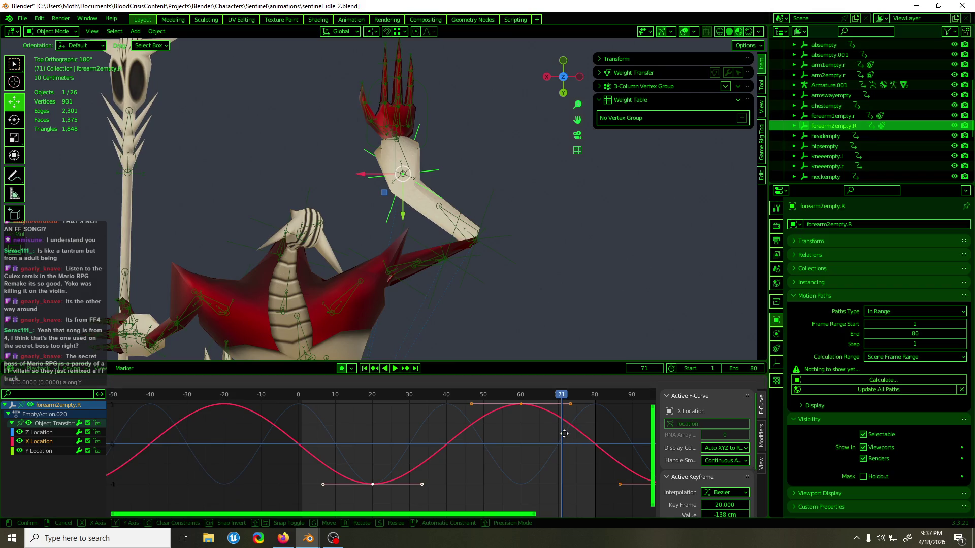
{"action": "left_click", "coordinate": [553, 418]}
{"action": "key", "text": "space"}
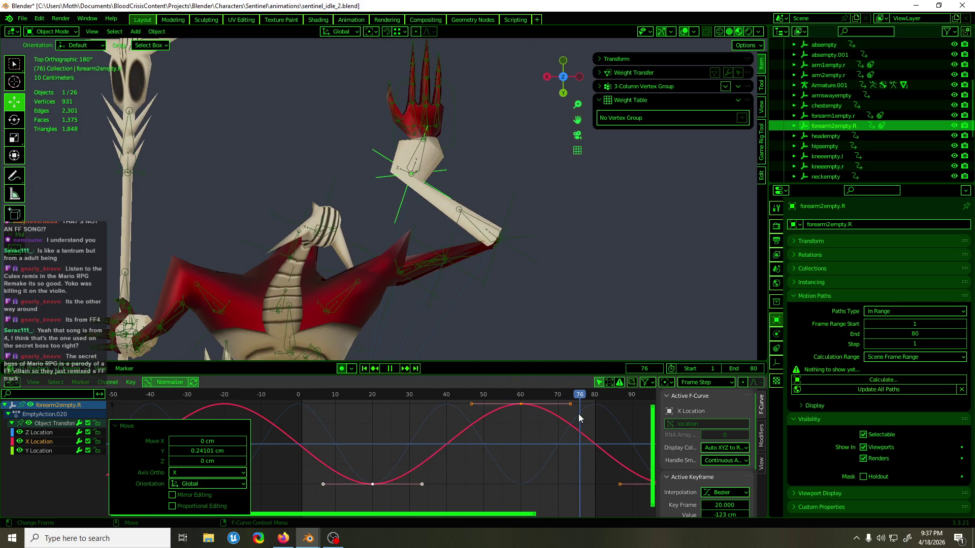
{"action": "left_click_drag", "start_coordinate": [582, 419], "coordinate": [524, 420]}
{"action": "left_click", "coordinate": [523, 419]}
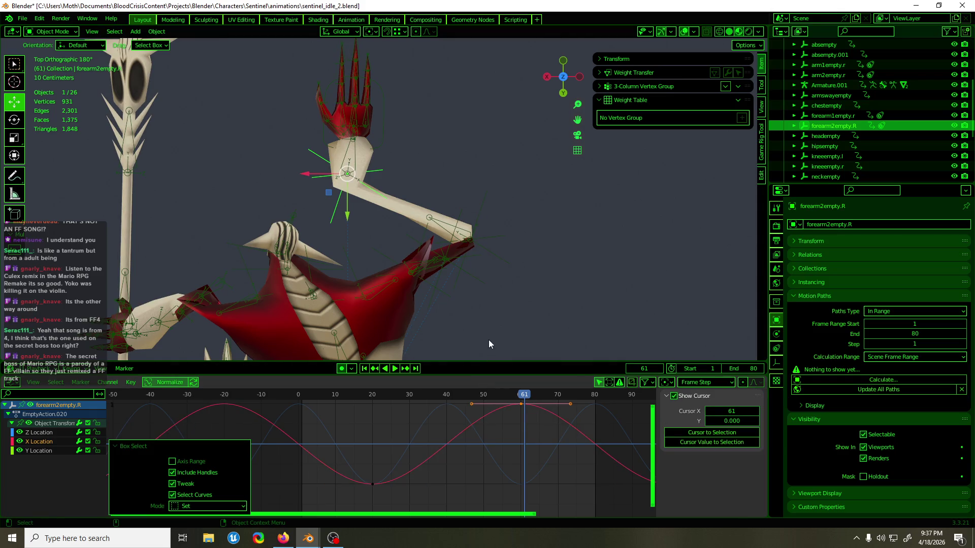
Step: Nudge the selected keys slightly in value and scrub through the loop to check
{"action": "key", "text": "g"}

- **Exercise instructions**:
Your answer should hold the line with "Step: Nudge the" and each line after it to the end of the data, retyped exactly. Include no other lines.

- **Your response**:
Step: Nudge the selected keys slightly in value and scrub through the loop to check
{"action": "key", "text": "g"}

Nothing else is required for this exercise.